Extracted data entries:
* * * * * * * * *

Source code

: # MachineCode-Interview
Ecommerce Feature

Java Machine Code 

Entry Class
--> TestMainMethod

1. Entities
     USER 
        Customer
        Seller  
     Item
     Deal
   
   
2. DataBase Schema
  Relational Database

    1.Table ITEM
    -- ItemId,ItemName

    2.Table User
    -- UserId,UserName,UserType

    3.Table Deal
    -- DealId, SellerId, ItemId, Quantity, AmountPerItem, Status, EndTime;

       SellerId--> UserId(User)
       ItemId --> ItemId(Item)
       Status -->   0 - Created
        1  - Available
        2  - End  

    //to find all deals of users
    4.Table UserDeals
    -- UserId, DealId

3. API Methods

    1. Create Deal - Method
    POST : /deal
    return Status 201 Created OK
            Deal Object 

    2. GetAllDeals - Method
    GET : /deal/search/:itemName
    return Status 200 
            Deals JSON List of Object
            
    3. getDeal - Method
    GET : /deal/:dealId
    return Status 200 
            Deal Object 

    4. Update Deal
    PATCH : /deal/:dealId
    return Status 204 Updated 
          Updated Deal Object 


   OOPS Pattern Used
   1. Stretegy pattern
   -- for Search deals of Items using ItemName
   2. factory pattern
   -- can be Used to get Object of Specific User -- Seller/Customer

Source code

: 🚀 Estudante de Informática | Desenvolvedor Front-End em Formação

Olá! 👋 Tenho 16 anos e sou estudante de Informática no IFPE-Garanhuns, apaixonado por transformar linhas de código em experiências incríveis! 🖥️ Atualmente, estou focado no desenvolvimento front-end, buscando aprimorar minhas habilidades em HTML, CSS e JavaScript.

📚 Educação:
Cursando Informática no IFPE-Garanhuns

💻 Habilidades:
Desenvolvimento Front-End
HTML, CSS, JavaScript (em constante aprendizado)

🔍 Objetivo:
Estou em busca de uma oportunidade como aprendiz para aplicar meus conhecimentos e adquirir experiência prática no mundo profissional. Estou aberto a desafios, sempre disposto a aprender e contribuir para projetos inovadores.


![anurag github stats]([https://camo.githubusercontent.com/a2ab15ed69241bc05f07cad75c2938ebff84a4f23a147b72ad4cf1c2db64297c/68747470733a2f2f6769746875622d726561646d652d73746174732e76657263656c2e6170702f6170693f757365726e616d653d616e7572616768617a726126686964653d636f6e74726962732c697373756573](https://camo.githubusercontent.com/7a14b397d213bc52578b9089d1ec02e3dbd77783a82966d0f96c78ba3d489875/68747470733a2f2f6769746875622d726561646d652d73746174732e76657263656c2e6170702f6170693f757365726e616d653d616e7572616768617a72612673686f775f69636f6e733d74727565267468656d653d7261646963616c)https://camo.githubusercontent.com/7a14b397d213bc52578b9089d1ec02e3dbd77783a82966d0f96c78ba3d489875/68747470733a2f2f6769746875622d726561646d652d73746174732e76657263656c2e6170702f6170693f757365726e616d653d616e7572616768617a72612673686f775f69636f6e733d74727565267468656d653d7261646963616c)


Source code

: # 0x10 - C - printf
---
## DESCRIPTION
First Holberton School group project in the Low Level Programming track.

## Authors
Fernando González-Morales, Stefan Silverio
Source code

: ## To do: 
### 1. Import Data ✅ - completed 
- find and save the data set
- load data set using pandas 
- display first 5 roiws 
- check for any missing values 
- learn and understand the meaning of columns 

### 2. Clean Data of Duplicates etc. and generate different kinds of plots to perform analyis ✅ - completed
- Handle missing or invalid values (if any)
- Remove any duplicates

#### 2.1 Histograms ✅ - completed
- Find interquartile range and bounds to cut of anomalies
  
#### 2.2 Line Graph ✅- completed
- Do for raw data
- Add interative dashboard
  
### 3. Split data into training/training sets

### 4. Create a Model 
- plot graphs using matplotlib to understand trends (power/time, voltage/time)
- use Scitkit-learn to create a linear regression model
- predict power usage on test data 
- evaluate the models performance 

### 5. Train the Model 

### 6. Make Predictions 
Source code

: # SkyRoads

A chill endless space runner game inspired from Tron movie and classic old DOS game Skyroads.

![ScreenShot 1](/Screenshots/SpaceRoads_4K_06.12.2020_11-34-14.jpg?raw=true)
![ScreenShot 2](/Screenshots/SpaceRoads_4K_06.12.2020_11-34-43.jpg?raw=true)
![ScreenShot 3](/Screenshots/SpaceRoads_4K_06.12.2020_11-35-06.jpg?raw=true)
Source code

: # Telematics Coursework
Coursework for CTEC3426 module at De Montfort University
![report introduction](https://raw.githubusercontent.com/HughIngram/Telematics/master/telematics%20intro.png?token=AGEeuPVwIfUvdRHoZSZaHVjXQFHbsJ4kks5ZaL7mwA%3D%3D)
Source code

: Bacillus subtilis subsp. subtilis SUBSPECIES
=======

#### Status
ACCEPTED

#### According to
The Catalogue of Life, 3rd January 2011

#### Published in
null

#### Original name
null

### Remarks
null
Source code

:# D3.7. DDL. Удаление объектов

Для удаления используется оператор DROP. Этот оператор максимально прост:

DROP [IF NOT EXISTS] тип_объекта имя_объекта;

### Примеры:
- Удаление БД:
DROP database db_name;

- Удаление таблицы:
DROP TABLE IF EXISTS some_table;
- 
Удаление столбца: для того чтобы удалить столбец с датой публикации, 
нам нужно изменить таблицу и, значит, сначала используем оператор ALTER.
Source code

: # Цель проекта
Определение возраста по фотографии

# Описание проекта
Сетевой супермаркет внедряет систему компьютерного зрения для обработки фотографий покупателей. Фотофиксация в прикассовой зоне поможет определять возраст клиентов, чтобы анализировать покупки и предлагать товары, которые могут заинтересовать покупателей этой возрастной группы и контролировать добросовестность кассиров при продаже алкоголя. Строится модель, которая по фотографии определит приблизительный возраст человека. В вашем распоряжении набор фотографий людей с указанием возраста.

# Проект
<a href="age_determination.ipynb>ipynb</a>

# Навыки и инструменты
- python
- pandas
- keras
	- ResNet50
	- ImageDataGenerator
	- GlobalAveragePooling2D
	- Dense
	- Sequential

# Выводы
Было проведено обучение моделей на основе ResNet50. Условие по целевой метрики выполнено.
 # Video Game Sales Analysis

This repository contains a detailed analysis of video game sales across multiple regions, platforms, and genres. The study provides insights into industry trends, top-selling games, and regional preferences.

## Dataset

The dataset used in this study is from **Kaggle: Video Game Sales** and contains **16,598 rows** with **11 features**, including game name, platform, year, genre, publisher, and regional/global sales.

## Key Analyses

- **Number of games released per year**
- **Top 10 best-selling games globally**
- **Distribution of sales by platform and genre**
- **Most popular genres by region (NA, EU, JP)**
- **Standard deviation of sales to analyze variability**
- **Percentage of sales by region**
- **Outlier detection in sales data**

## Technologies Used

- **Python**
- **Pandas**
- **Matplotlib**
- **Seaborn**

* * * * * * * * *

TO DO> Copy out, word for word, everything from the line containing "### 4. Create a Model" down to the line containing "### 5. Train the Model", including both of those lines.

WRITTEN ANSWER>
### 4. Create a Model 
- plot graphs using matplotlib to understand trends (power/time, voltage/time)
- use Scitkit-learn to create a linear regression model
- predict power usage on test data 
- evaluate the models performance 

### 5. Train the Model 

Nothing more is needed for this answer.